Doctor Shopping Employer Required to Pay Benefits

Brent Adams
Attorney
(866) 735-1102 Ext 645
Posted by Brent AdamsJune 01, 2007 4:48 PM

An employer's brazen doctor shopping efforts to terminate workers' compensation benefits backfired in a recent case. A decision of the North Carolina Industrial Commission granted full workers' compensation benefits to an injured employee and found that the employer's efforts to deny benefits constituted stubborn and unfounded litigiousness and that the appeals were brought by the employer without reasonable grounds. The North Carolina Court of Appeals affirmed this decision. As a result, the employer will now be required to pay attorney fees to the injured employee's attorney.

The case, Bird v. Ecofibers, Inc., involved a worker who had broken his ankle and suffered two compound fractures in his leg.

The accident was clearly compensable and the only issue was whether the employee could return to work.

The employer contacted the injured employee and told him to return to work by May 5, 2003. the employee relayed the message that he did not believe he was capable of full duty work and wanted to wait until a functional capacity examination was done to determine his limitations. A week before this functional capacity examination was scheduled, the employer fired the employee and filed an Application to Terminate Benefits based upon the employee's refusal to accept "suitable employment."

After surgery for his broken leg and ankle, the doctors determined that there was a non-union of the fracture (the bones did not grow back together) at the fracture site and that further surgery was recommended.

The employer sought a second opinion from a doctor who concluded that there was a non-union to the fracture and that surgery should be done. Not satisfied with this, the employer sent the injured worker to a third doctor who recommended the use of a bone stimulator to resolve the broken leg but concluded that if the bones did not heal over the next several months, surgery would be needed to correct the non-union.

The injured worker used a bone stimulator, but the fracture still did not heal.

The worker's original doctor left his practice and the employer sent the injured worker to yet another doctor who testified that even though the bones had not healed, the employee was able to return to full duty work. This doctor acknowledged that the bones could only be healed by surgery and a bone graft. However, he stated that such surgery was unnecessary and that, despite the ongoing pain and discomfort, the injured worker had reached maximum medical improvement and could return to work.

Fortunately, the Industrial Commission did not buy this doctor's testimony.

The Industrial Commission found that the employee's refusal to return to work was justified and that the employer's efforts to terminate the worker's benefits was without reasonable grounds.
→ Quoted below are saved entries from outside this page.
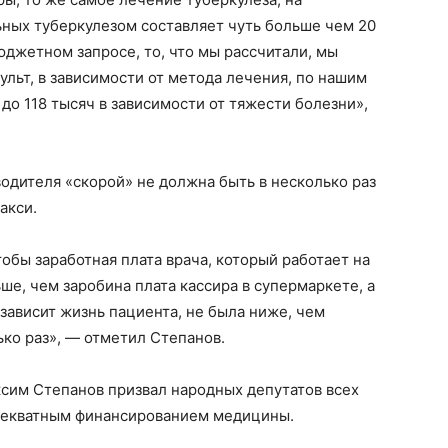
ьных туберкулезом составляет чуть больше чем 20
юджетном запросе, то, что мы рассчитали, мы
ульт, в зависимости от метода лечения, по нашим
до 118 тысяч в зависимости от тяжести болезни»,
водителя «скорой» не должна быть в несколько раз
акси.
тобы заработная плата врача, который работает на
ьше, чем заробина плата кассира в супермаркете, а
 зависит жизнь пациента, не была ниже, чем
ько раз», — отметил Степанов.
сим Степанов призвал народных депутатов всех
адекватным финансированием медицины.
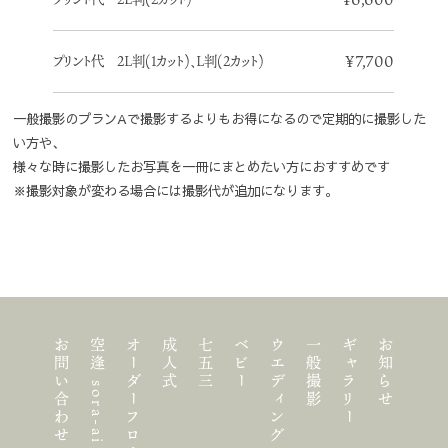
¥7,700
プリント代 2L判(1カット)、L判(2カット)
一般撮影のプランAで撮影するよりもお得になるので定期的に撮影した
い方や、
様々な時に撮影したお写真を一冊にまとめたい方におすすめです
※撮影対象が変わる場合には撮影代が追加になります。
お問い合わせ
空逢 sora-ai について
オーダーフロー
成人式
七五三
ベビー
ウエディング
一般撮影
ギャラリー
お知らせ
In upholding the decision of the North Carolina Industrial Commission, the North Carolina Court of Appeals noted that the employee's own testimony as to his pain and his inability to work was competent evidence to support the Industrial Commission's finding that the employee was not able to return to work.

In upholding the Industrial Commission's ruling that the employer's efforts to terminate benefits was stubborn and unfounded, the appellant court noted that the employer sought a third opinion from still another doctor and that all of these doctors confirmed that if a bone stimulator could not help unionize the bone, surgery would be necessary. It also noted that even the doctor who said the employee could return to full work status was aware that the employee's bones had not healed.